SUPPLIED PASSAGE →
With growth ex-resources getting low and GDP growth tracking around the 2-3% levels a 6% earnings yield (16times) on equities is not sufficient

You can never pick the bottom or the top - but the leverage factor at the moment is enormous. 

Wayne, I am not really a bear, just VERY conscious of the amazing level of risk being taken by very ****sure punters who are leverage to the gills and havent experienced a good shakeout for many years. 

Inflation number on Tuesday will be interesting. Massive price rises in commodities both hard and soft will soon come through the numbers and a 1% quarter of CPI will have the RBA moving rates up smartly. 

50 bps will have a massive effect on the overleveraged 'Strayan. 

Imagine consumer confidence if new home buyers from the last 18 months are in 'negative equity'.


----------



## Joe Blow

bullmarket said:
			
		

> the chart I posted a few posts back is a daily and not weekly chart and so those are 65 and 200 day and not weekly averages....sorry for any confusion.
> 
> *Joe/Wayne - any chance of increasing the current 20 minute editing time to something a little longer like say at least an hour? *




Bullmarket,

I'm probably going to keep the time limit as it is as it is my experience that it is rare that there is a need to change a post after 20 minutes. And for those times where a change is required I will gladly do it for you. Simply send me an email at joeblow@aussiestockforums.com with instructions and an updated chart (if required).

SHORT EXERCISE A → List every figure in the forum thread that is written with a percent sign.
The listing that follows is unrelated to the forum thread.

SOURCE MATERIAL →
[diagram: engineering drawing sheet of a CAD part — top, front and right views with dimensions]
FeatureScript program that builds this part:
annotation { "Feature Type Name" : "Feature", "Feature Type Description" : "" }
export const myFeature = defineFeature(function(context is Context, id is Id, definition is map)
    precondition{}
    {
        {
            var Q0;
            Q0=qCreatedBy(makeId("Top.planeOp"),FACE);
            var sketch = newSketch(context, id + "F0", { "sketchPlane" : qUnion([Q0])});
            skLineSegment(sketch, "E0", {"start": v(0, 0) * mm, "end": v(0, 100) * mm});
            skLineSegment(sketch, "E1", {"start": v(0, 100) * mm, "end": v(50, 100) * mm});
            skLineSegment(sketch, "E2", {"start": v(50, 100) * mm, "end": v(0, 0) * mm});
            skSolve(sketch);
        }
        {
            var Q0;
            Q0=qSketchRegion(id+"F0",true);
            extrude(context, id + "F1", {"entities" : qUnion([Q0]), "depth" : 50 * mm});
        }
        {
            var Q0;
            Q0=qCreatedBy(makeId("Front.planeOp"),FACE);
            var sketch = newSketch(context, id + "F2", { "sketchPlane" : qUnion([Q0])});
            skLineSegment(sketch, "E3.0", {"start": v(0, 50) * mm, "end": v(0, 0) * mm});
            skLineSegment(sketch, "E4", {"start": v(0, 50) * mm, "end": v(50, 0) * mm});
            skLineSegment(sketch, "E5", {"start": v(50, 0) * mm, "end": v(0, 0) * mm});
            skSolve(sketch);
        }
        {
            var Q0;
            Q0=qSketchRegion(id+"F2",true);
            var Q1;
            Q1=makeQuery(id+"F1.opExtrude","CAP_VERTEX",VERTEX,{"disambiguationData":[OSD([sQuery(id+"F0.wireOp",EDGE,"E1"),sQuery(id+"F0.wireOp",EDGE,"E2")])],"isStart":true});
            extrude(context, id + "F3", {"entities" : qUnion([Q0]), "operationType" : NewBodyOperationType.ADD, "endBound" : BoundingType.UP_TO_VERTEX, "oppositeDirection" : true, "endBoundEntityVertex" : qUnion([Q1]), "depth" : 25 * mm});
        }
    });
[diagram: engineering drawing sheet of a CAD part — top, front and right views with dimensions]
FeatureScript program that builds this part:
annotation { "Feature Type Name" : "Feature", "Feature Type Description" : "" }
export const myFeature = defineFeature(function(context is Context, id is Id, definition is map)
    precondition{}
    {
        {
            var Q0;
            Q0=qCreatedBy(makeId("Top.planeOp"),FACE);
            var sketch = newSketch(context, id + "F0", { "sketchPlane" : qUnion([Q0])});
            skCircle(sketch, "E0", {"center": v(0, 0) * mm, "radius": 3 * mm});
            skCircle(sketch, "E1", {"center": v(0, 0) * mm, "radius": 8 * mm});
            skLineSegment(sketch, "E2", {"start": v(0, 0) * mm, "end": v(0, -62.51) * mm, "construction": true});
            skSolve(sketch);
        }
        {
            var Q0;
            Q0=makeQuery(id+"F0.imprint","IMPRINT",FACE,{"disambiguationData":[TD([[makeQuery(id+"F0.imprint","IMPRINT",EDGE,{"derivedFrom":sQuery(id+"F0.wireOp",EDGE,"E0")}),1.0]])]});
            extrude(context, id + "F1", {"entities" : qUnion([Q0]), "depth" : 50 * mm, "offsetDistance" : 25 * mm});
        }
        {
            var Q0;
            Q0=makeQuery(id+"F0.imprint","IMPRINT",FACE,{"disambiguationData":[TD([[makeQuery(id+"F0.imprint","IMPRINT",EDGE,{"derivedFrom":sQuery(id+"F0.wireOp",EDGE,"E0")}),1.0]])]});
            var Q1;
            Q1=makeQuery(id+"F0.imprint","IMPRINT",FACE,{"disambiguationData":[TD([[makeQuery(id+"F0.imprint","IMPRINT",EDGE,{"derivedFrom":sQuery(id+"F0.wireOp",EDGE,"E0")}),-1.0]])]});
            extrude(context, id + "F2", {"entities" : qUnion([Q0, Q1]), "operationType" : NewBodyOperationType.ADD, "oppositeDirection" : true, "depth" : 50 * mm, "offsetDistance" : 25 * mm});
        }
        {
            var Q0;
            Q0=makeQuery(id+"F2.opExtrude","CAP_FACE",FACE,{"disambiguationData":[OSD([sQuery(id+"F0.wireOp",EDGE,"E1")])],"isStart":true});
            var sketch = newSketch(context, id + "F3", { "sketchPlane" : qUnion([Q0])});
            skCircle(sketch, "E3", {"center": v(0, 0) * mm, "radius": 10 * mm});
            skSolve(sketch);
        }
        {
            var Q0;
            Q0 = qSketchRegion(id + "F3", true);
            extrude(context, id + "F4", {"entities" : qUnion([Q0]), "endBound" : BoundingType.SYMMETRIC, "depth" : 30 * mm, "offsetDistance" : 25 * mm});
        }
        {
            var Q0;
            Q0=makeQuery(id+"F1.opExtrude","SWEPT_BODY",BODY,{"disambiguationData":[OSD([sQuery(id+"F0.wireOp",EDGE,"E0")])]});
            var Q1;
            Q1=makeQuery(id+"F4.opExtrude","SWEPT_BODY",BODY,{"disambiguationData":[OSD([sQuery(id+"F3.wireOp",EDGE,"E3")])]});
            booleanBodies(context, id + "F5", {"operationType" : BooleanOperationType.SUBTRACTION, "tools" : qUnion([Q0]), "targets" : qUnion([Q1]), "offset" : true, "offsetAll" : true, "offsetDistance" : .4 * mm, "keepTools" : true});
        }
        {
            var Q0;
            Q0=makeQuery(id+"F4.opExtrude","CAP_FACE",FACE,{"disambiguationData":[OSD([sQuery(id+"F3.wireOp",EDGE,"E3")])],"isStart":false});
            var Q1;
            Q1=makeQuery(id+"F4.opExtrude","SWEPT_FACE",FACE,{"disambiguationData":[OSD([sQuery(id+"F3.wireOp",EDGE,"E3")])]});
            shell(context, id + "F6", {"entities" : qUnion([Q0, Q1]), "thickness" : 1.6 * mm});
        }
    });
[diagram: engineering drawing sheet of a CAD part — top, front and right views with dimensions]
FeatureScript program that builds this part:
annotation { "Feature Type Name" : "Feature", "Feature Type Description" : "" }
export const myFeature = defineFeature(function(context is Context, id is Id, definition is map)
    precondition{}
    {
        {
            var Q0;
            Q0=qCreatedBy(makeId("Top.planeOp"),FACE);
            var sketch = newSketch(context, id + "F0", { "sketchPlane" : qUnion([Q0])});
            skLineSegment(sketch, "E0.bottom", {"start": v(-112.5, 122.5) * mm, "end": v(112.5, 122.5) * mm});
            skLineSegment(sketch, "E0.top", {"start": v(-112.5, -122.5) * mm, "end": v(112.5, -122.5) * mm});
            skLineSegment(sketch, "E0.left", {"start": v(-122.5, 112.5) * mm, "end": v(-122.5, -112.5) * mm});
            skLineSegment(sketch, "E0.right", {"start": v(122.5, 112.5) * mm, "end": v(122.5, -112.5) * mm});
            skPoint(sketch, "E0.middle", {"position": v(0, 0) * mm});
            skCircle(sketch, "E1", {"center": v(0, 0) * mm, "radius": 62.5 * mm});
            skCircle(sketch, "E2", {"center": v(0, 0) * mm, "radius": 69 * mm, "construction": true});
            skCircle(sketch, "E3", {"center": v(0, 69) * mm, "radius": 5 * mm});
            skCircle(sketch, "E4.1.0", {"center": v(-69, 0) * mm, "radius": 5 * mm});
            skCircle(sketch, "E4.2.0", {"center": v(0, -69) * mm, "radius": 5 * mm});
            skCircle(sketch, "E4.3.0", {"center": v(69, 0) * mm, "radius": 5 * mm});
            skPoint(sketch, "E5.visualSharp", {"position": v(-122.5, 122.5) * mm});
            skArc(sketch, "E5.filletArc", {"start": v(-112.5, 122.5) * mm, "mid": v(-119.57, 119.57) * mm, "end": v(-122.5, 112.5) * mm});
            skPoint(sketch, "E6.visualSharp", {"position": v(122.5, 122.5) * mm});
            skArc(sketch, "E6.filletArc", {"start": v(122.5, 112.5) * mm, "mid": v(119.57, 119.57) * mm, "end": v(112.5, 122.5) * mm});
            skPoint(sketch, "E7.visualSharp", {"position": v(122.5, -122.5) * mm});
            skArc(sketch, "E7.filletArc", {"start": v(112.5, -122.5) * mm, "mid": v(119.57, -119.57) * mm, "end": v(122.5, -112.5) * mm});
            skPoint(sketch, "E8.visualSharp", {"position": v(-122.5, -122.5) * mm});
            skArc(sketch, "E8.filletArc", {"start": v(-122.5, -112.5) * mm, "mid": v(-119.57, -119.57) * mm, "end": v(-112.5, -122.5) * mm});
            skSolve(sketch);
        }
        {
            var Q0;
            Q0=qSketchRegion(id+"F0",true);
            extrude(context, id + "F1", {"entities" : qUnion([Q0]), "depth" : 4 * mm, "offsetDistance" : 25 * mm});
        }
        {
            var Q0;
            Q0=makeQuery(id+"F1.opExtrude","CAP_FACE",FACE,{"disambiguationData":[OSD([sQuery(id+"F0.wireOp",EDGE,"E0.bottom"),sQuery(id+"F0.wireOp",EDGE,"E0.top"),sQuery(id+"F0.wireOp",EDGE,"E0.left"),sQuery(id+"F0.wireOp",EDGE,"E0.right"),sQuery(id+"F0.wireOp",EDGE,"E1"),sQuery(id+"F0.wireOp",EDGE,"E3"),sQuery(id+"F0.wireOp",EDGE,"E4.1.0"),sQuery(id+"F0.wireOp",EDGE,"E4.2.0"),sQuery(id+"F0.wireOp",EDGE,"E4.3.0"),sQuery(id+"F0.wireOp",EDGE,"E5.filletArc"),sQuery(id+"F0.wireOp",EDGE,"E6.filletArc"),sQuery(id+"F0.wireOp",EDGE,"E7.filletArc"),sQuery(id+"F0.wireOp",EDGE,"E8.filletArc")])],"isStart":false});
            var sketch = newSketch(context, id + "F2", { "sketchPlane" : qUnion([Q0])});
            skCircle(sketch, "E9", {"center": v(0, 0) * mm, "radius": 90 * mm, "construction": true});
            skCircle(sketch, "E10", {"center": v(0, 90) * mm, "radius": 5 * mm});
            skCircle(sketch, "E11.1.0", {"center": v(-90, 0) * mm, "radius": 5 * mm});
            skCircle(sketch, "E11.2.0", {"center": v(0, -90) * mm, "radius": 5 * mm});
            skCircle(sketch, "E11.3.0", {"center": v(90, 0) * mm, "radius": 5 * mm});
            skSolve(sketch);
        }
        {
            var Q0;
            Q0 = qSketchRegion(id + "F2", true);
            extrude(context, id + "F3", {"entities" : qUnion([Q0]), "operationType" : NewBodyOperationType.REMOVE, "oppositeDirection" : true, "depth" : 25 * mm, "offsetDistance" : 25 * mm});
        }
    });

SHORT EXERCISE B → Copy each line of the listing that contains the string "operationType", matching case exactly.

RESULT A →
2-3%
6%
1%

RESULT B →
            extrude(context, id + "F3", {"entities" : qUnion([Q0]), "operationType" : NewBodyOperationType.ADD, "endBound" : BoundingType.UP_TO_VERTEX, "oppositeDirection" : true, "endBoundEntityVertex" : qUnion([Q1]), "depth" : 25 * mm});
            extrude(context, id + "F2", {"entities" : qUnion([Q0, Q1]), "operationType" : NewBodyOperationType.ADD, "oppositeDirection" : true, "depth" : 50 * mm, "offsetDistance" : 25 * mm});
            booleanBodies(context, id + "F5", {"operationType" : BooleanOperationType.SUBTRACTION, "tools" : qUnion([Q0]), "targets" : qUnion([Q1]), "offset" : true, "offsetAll" : true, "offsetDistance" : .4 * mm, "keepTools" : true});
            extrude(context, id + "F3", {"entities" : qUnion([Q0]), "operationType" : NewBodyOperationType.REMOVE, "oppositeDirection" : true, "depth" : 25 * mm, "offsetDistance" : 25 * mm});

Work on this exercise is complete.